Engana-se quem pensa que a atual crise mundial dos alimentos é um evento absolutamente imprevisível. As raízes da crise têm crescido por cerca de 30 anos. Afinal, a atual configuração do sistema global de produção, distribuição e consumo de alimentos se baseia em uma série de premissas que, com um pouco de perspectiva histórica, se mostram irrealistas.
A primeira premissa é a confiança cega de que o notável nível de degradação ambiental acumulado nas últimas décadas não traria efeitos colaterais suficientemente dramáticos. Ao menos, essa é uma premissa implícita em toda a ação política e econômica desde os primeiros alertas sobre a questão da sustentabilidade, ainda nos anos 1970.
Quantos eventos climáticos extremos serão necessários para que tal concepção mude? Difícil responder. Mais fácil é prever as consequências da inação. Em um cenário de mudanças climáticas, será crescente o descolamento entre aquilo que o planeta pode produzir e nossas expectativas.
A segunda premissa é um exacerbado otimismo tecnológico. Embora inovações possam mitigar uma série de problemas, o ritmo da mudança não acompanha necessariamente a urgência dos eventos. Afinal, a transformação de uma invenção em algo concreto pode levar anos.
Não nos esqueçamos de que a inovação depende tanto da capacidade de coordenação de recursos escassos por parte de empreendedores quanto da predisposição de potenciais usuários a adotá-la. Em tempos de “negacionismo” crescente, é possível que aumente também a resistência à adoção de inovações.
A terceira premissa é a crença de que o atual sistema internacional é estável o suficiente para garantir o aprofundamento das relações econômicas internacionais. Não que a comunidade internacional acreditasse na extinção da guerra. Existia, porém, certa confiança de que eventuais conflitos não afetariam o “coração” do sistema.

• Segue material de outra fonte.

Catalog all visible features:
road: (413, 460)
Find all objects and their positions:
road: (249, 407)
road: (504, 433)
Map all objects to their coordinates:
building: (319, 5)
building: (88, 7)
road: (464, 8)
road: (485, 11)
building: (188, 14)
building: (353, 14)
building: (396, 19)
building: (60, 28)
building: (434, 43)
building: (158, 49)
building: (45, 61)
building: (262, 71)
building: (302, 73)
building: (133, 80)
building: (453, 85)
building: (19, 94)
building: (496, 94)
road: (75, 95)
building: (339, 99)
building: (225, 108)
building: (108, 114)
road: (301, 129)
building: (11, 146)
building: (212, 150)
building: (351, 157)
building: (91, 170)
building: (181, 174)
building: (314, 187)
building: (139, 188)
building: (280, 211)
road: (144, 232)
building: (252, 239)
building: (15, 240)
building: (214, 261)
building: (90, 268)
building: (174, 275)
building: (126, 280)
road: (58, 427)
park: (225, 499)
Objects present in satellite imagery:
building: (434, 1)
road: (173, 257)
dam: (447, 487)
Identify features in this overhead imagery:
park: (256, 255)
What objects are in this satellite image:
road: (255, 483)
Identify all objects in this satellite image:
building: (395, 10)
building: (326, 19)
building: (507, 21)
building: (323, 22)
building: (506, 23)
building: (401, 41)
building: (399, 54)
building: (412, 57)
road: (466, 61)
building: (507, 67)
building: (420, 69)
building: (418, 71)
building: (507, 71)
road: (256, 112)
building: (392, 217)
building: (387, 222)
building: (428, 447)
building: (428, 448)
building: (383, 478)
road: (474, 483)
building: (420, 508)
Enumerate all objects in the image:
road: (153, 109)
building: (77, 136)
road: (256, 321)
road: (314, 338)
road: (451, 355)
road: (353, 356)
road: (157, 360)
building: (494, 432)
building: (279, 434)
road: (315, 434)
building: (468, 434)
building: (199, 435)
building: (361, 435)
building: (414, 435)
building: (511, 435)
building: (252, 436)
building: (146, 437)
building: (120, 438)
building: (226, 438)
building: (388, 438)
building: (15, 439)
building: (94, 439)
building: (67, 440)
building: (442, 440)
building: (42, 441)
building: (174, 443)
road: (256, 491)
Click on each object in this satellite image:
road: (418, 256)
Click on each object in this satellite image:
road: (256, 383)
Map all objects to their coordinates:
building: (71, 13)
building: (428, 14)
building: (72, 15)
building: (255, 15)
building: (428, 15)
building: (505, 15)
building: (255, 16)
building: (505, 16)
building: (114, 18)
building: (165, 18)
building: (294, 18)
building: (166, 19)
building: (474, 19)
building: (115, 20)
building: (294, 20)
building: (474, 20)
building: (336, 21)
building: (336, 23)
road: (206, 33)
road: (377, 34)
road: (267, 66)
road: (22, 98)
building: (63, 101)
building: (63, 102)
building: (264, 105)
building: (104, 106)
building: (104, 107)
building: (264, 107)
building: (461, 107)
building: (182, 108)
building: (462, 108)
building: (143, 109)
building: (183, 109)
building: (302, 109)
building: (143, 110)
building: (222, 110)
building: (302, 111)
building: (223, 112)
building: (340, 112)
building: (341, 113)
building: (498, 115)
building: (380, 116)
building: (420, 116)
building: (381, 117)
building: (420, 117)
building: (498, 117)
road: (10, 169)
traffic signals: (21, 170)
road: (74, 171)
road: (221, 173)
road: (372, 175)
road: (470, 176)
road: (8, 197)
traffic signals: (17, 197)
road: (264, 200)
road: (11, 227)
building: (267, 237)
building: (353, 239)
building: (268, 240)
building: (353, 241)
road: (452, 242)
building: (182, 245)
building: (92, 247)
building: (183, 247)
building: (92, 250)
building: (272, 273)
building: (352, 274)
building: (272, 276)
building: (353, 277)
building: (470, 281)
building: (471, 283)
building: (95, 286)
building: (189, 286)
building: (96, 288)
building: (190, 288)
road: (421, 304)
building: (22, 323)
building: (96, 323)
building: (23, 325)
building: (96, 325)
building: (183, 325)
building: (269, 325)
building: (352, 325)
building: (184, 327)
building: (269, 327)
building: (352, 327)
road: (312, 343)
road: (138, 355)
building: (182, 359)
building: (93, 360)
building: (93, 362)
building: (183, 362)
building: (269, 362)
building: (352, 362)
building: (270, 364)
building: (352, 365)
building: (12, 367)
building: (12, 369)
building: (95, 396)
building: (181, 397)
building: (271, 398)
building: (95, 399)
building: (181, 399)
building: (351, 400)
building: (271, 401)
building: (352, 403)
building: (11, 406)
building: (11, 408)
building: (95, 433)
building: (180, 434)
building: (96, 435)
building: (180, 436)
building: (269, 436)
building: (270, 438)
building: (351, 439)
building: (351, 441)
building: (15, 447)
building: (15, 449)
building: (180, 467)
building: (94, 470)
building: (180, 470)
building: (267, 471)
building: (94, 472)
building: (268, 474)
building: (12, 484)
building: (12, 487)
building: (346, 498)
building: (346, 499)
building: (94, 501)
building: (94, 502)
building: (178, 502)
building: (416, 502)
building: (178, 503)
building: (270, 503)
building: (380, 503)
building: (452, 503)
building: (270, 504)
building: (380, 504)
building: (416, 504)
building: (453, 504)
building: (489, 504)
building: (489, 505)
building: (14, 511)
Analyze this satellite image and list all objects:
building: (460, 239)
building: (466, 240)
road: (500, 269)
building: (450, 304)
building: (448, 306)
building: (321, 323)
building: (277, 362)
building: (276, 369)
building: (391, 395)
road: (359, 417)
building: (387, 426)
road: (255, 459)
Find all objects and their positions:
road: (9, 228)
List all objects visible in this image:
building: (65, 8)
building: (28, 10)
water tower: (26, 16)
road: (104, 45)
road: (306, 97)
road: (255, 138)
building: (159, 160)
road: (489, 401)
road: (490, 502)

Trata-se de uma aposta arriscada: basta lembrar que dois dos protagonistas da política internacional, China e Rússia, possuem questões de fronteira mal resolvidas. Se somamos a esse grupo a Índia, com sua enorme população e a posse da bomba atômica, os desafios são óbvios.
A quarta premissa é a de que a dependência do comércio internacional é mais conveniente do que qualquer política de segurança alimentar baseada no planejamento estatal. Mais especificamente, ganhou espaço a visão de que instrumentos como estoques estratégicos, acordos de estabilização de preços e programas voltados à agricultura de pequena escala são ineficientes e ultrapassados. Conclusão semelhante vale para a extensão rural.
Juntas, tais premissas criaram as condições para uma aposta explícita. Desde o início dos anos 1990, é crescente a pressão para o estabelecimento de políticas que, ao incentivar os indivíduos, priorizem a “criação de valor” no curto prazo. O resultado é que perdemos perspectiva do todo.
Embora tenhamos um sistema global de alimentos fortemente conectado, a flexibilidade desse sistema é mínima. Em outras palavras, para que o sistema funcione, é necessário um nível de previsibilidade em escala global que parece utópico atualmente. A soma de choques exógenos – pandemia, eventos climáticos extremos, guerra – nos demonstra: não temos um “plano B”.
Diga-se de passagem, não é a primeira vez que a humanidade é afetada por tamanhos choques exógenos. No século XIV, a Europa testemunhou pesadelo ainda pior. Entretanto, isso não deveria fornecer uma desculpa para a inação. O conhecimento acumulado nas últimas décadas pode nos ajudar a criar um sistema global de produção e distribuição de alimentos mais resiliente.
O que isso significa?
Significa pensar no desenho de um sistema em que a produção local de alimentos seja incentivada, utilizando terras mal aproveitadas ou explorando a agricultura urbana. Em outras palavras, implica a adição de um “plano B” à nossa oferta de alimentos.
Significa conceber um sistema em que o fomento ao comércio internacional não implique ignorar a existência de ferramentas políticas úteis, como estoques estratégicos e políticas de estabilização de preços. Afinal, para um produtor de pequena escala, basta uma má colheita para a falência. Para uma família em situação de insegurança alimentar, basta um ano de dificuldades para a cristalização de consequências irreversíveis.
Significa desenhar um sistema em que a sustentabilidade ambiental seja protagonista – algo que inclui recompensar os produtores de alimentos por seu papel na proteção do meio ambiente. Ou seja, trata-se de uma estratégia em que a busca por sustentabilidade signifique também a redução da incerteza para o produtor rural.
Significa, em suma, estabelecer prioridades claras e não renunciar aos mecanismos de decisão política para materializá-las. Mercados são instrumentos fundamentais para a promoção do bem-estar, mas a “mão invisível” só funciona de forma adequada se amparada em regras aceitas por toda a sociedade. E as tais “regras do jogo” devem ser escolhidas por meio da política.